WORK TO COMPLETE:
When a line in the listing below contains the word "coverage", return a copy of that line.

MATERIAL PROVIDED:
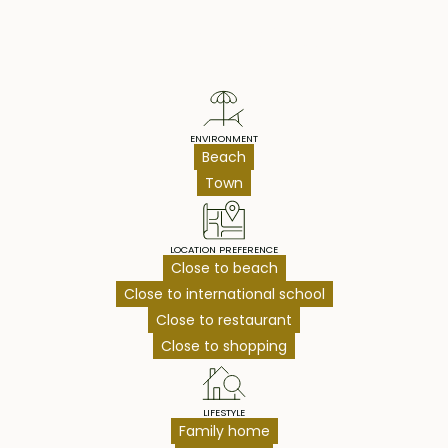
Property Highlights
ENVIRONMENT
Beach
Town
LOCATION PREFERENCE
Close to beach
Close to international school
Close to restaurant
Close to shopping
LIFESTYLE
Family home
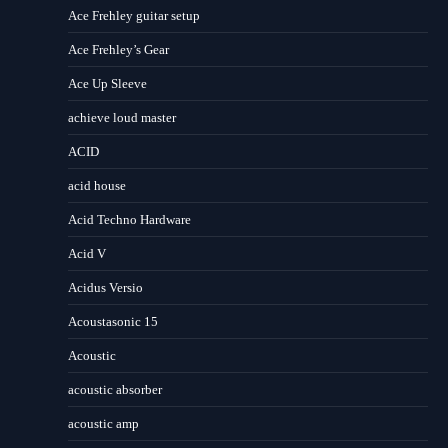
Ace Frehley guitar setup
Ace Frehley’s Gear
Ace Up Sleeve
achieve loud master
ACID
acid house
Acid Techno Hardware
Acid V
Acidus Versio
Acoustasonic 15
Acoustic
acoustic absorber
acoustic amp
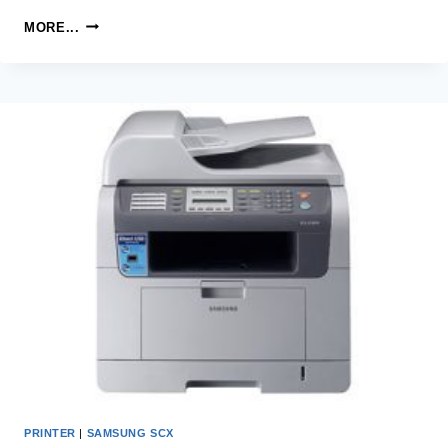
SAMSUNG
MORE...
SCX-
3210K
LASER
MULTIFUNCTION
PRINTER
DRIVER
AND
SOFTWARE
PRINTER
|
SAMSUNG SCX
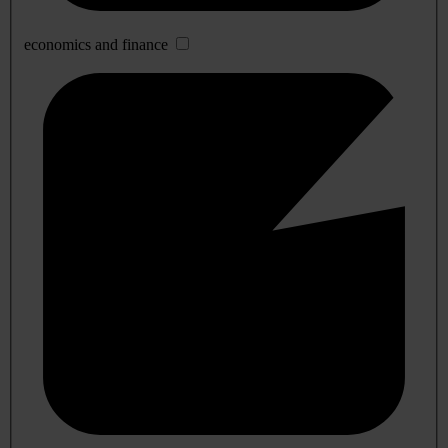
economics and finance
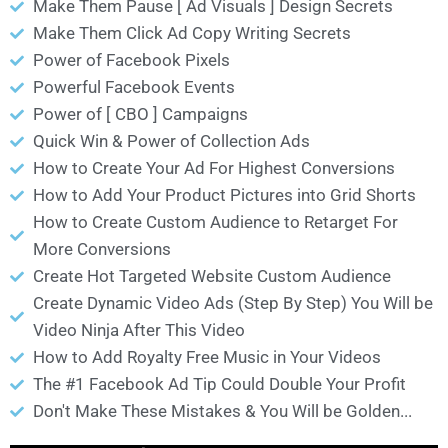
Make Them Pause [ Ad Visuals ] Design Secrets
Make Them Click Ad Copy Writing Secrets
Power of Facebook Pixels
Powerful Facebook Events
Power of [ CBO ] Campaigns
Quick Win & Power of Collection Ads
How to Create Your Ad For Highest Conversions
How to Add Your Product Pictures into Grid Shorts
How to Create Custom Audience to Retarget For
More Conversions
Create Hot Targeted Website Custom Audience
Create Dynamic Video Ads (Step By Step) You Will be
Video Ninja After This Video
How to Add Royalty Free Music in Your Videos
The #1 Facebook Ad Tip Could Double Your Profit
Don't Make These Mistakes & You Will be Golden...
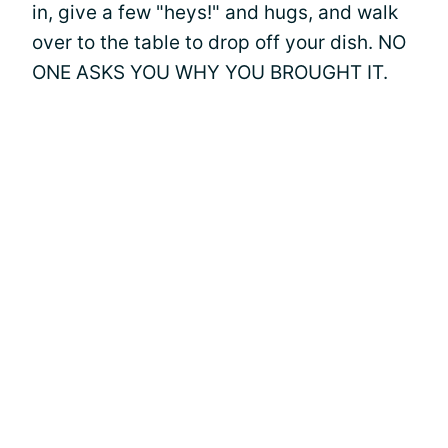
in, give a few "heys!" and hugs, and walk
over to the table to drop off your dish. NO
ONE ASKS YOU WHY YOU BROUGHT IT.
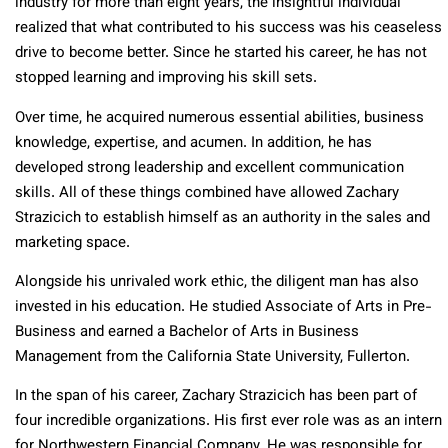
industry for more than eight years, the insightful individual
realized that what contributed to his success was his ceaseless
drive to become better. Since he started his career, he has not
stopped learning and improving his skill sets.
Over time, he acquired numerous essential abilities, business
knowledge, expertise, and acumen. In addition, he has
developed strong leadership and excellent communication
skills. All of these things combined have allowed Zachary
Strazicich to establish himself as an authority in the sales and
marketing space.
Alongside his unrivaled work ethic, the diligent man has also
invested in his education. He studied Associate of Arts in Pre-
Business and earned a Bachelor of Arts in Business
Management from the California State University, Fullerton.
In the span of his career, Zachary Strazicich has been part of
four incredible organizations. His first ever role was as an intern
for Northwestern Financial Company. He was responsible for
--
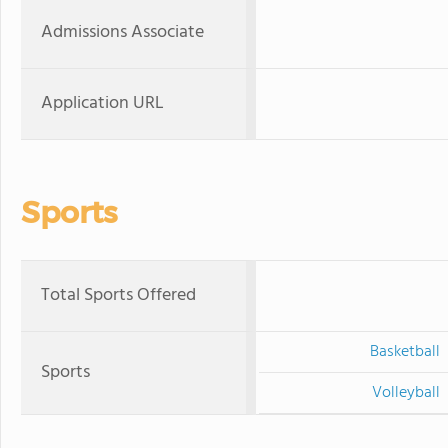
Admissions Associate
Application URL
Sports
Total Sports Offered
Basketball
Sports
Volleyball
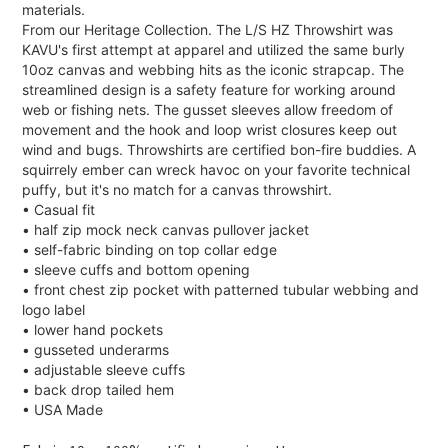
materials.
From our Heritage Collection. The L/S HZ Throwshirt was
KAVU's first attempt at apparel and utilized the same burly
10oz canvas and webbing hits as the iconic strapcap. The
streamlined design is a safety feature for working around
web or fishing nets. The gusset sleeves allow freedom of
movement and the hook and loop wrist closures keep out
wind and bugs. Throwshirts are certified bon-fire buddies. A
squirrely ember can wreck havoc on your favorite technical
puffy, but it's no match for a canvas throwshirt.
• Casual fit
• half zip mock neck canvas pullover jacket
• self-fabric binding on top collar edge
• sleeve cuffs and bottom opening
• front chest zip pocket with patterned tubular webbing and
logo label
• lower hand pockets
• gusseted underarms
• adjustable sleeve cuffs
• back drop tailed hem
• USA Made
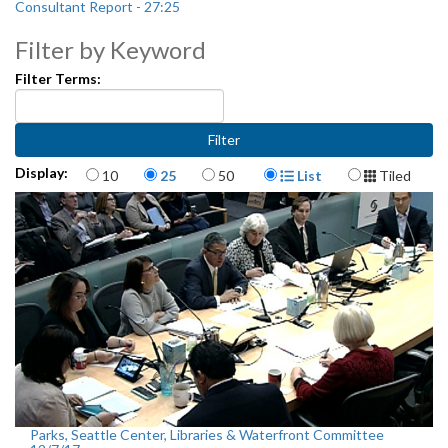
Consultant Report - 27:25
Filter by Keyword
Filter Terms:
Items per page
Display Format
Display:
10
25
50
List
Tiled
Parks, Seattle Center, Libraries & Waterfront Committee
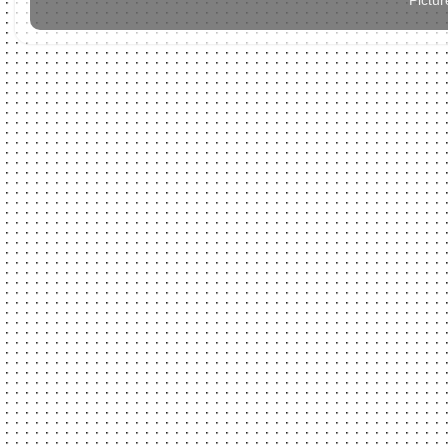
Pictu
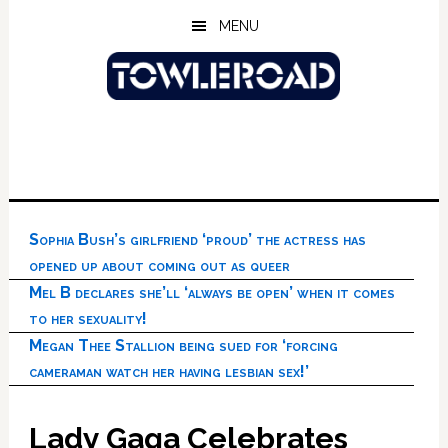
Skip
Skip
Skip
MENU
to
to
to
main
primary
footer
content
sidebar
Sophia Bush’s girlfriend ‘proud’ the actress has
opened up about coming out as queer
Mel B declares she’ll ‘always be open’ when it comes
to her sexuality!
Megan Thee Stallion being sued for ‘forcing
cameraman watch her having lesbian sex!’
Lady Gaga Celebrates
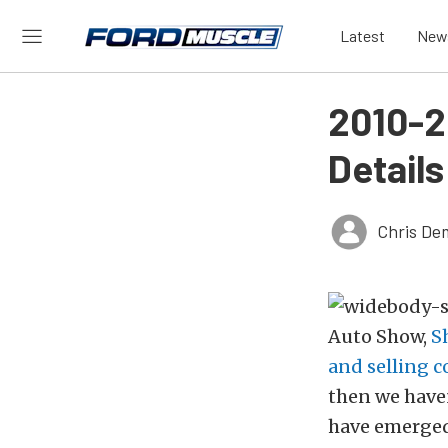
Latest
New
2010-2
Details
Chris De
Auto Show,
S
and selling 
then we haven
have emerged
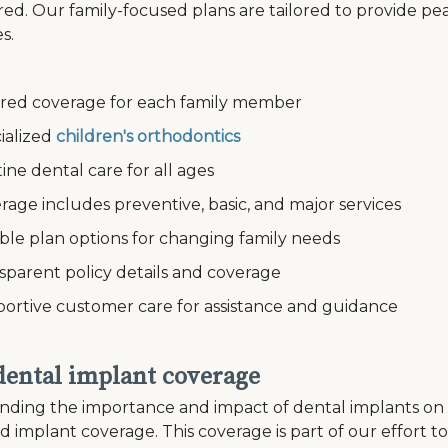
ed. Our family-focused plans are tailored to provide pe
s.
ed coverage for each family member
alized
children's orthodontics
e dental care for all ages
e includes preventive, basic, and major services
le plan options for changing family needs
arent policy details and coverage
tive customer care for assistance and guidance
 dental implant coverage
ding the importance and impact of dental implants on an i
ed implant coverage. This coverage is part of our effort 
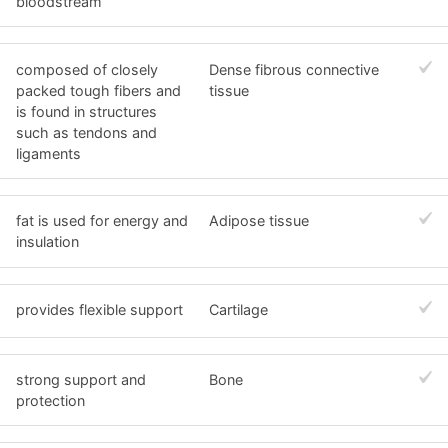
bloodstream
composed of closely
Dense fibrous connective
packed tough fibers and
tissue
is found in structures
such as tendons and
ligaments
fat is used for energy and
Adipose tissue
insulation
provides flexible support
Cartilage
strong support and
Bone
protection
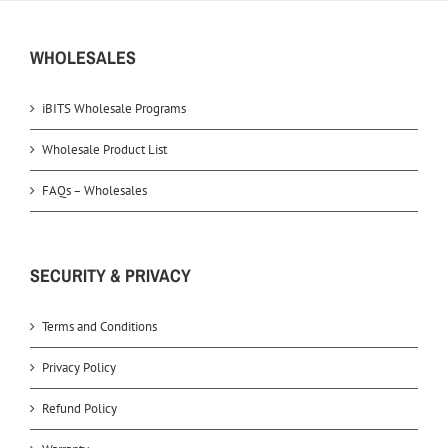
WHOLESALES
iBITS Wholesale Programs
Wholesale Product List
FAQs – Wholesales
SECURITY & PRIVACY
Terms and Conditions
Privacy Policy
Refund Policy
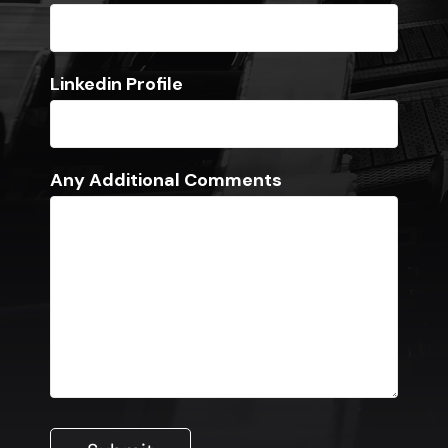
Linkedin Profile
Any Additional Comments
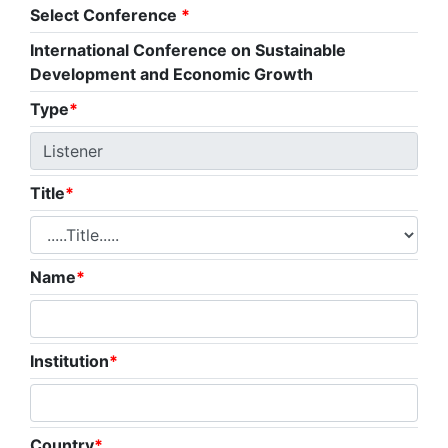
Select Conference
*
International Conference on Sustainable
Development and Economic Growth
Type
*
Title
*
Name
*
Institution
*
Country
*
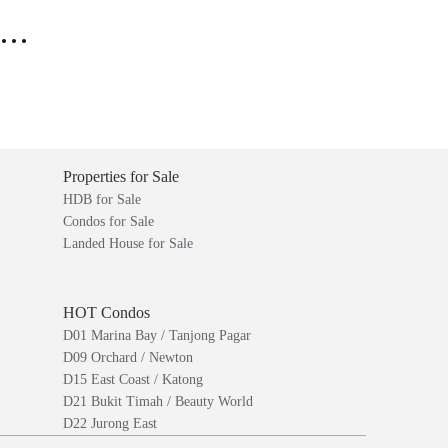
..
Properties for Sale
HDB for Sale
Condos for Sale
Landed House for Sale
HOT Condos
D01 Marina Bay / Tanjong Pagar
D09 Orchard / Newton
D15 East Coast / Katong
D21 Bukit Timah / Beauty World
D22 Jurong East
--
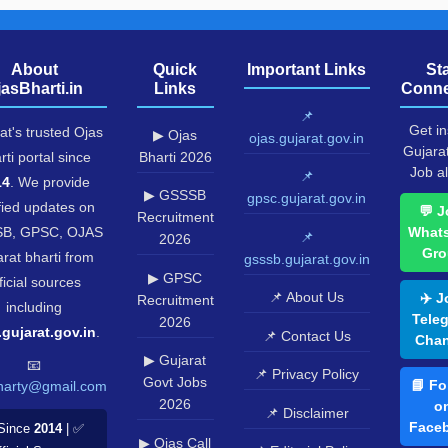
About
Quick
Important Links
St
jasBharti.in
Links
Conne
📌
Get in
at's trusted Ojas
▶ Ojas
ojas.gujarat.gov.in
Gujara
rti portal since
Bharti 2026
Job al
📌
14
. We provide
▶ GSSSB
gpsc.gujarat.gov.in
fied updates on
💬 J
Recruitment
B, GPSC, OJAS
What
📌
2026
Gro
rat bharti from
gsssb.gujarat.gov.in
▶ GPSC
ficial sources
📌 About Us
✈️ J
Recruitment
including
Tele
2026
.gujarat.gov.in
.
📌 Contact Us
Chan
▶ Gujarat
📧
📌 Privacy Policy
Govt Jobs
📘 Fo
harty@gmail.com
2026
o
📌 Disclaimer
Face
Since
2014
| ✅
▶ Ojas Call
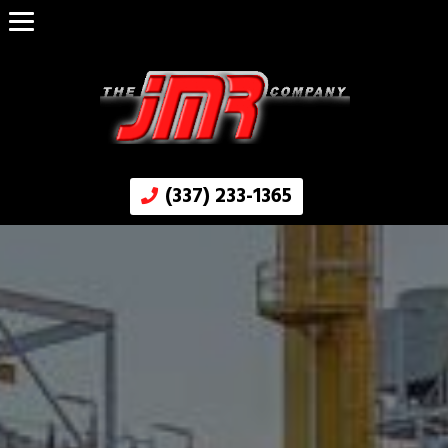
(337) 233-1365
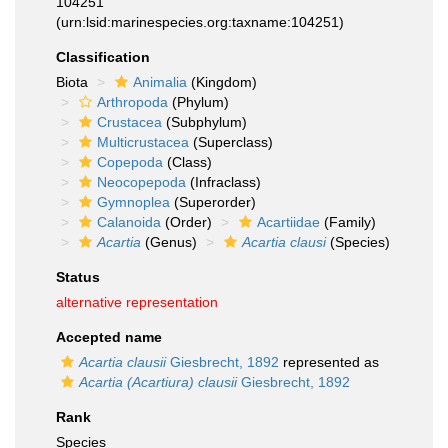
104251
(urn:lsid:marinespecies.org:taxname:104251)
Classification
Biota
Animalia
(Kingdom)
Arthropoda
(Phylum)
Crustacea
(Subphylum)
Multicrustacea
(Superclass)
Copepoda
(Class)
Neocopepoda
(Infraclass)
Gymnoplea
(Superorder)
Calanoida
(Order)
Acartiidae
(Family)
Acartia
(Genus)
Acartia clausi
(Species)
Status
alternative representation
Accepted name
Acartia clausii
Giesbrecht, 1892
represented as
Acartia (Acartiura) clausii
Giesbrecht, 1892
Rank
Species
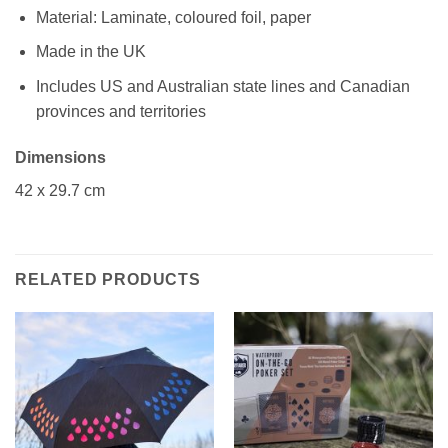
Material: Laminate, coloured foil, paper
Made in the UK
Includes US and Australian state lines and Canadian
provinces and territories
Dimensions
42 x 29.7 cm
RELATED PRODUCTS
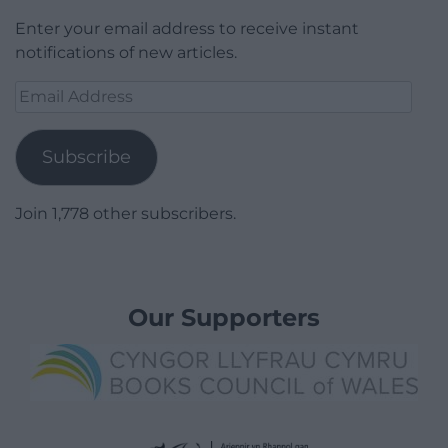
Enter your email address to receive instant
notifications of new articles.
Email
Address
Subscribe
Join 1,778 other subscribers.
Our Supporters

SOLUTION FOR THIS TASK:
ed coverage for each family member
arent policy details and coverage
 dental implant coverage
ed implant coverage. This coverage is part of our effort 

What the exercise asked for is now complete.